■ What you need to do ■
Quote every line of the material below word for word, leaving the pictures out of your answer.

Collected data entries:
-- Opening Marker --

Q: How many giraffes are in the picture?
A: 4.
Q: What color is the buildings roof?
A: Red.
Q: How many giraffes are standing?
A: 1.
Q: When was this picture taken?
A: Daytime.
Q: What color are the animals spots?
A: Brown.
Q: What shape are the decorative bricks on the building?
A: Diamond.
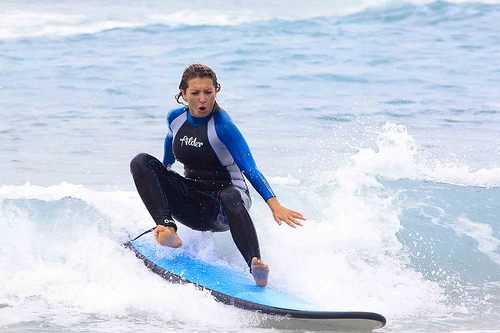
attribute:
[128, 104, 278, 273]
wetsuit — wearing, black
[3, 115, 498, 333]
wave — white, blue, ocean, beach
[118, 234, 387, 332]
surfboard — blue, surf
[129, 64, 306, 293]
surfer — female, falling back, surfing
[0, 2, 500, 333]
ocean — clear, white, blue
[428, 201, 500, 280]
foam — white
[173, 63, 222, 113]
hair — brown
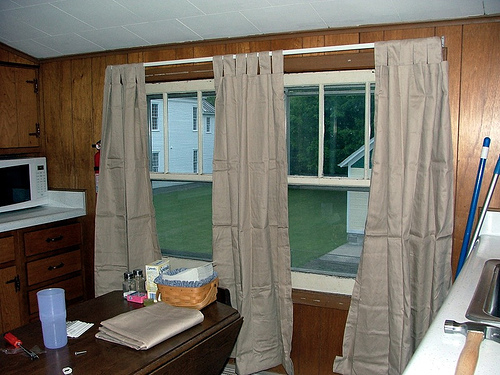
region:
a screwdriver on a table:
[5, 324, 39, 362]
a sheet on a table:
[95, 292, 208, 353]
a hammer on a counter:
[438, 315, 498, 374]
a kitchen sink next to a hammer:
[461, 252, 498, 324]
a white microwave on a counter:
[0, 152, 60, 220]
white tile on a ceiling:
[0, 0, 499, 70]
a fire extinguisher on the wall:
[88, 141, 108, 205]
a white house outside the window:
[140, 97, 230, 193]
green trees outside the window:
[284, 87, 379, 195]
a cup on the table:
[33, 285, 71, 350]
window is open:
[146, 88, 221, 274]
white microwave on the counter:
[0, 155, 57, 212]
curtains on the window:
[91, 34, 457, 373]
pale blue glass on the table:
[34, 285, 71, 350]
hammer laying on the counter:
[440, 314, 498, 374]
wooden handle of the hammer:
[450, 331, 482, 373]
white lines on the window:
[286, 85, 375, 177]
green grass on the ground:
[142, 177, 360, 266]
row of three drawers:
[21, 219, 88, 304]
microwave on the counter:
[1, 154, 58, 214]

-- Closing Marker --

■ Task solution ■
Q: How many giraffes are in the picture?
A: 4.
Q: What color is the buildings roof?
A: Red.
Q: How many giraffes are standing?
A: 1.
Q: When was this picture taken?
A: Daytime.
Q: What color are the animals spots?
A: Brown.
Q: What shape are the decorative bricks on the building?
A: Diamond.
attribute:
[128, 104, 278, 273]
wetsuit — wearing, black
[3, 115, 498, 333]
wave — white, blue, ocean, beach
[118, 234, 387, 332]
surfboard — blue, surf
[129, 64, 306, 293]
surfer — female, falling back, surfing
[0, 2, 500, 333]
ocean — clear, white, blue
[428, 201, 500, 280]
foam — white
[173, 63, 222, 113]
hair — brown
region:
a screwdriver on a table:
[5, 324, 39, 362]
a sheet on a table:
[95, 292, 208, 353]
a hammer on a counter:
[438, 315, 498, 374]
a kitchen sink next to a hammer:
[461, 252, 498, 324]
a white microwave on a counter:
[0, 152, 60, 220]
white tile on a ceiling:
[0, 0, 499, 70]
a fire extinguisher on the wall:
[88, 141, 108, 205]
a white house outside the window:
[140, 97, 230, 193]
green trees outside the window:
[284, 87, 379, 195]
a cup on the table:
[33, 285, 71, 350]
window is open:
[146, 88, 221, 274]
white microwave on the counter:
[0, 155, 57, 212]
curtains on the window:
[91, 34, 457, 373]
pale blue glass on the table:
[34, 285, 71, 350]
hammer laying on the counter:
[440, 314, 498, 374]
wooden handle of the hammer:
[450, 331, 482, 373]
white lines on the window:
[286, 85, 375, 177]
green grass on the ground:
[142, 177, 360, 266]
row of three drawers:
[21, 219, 88, 304]
microwave on the counter:
[1, 154, 58, 214]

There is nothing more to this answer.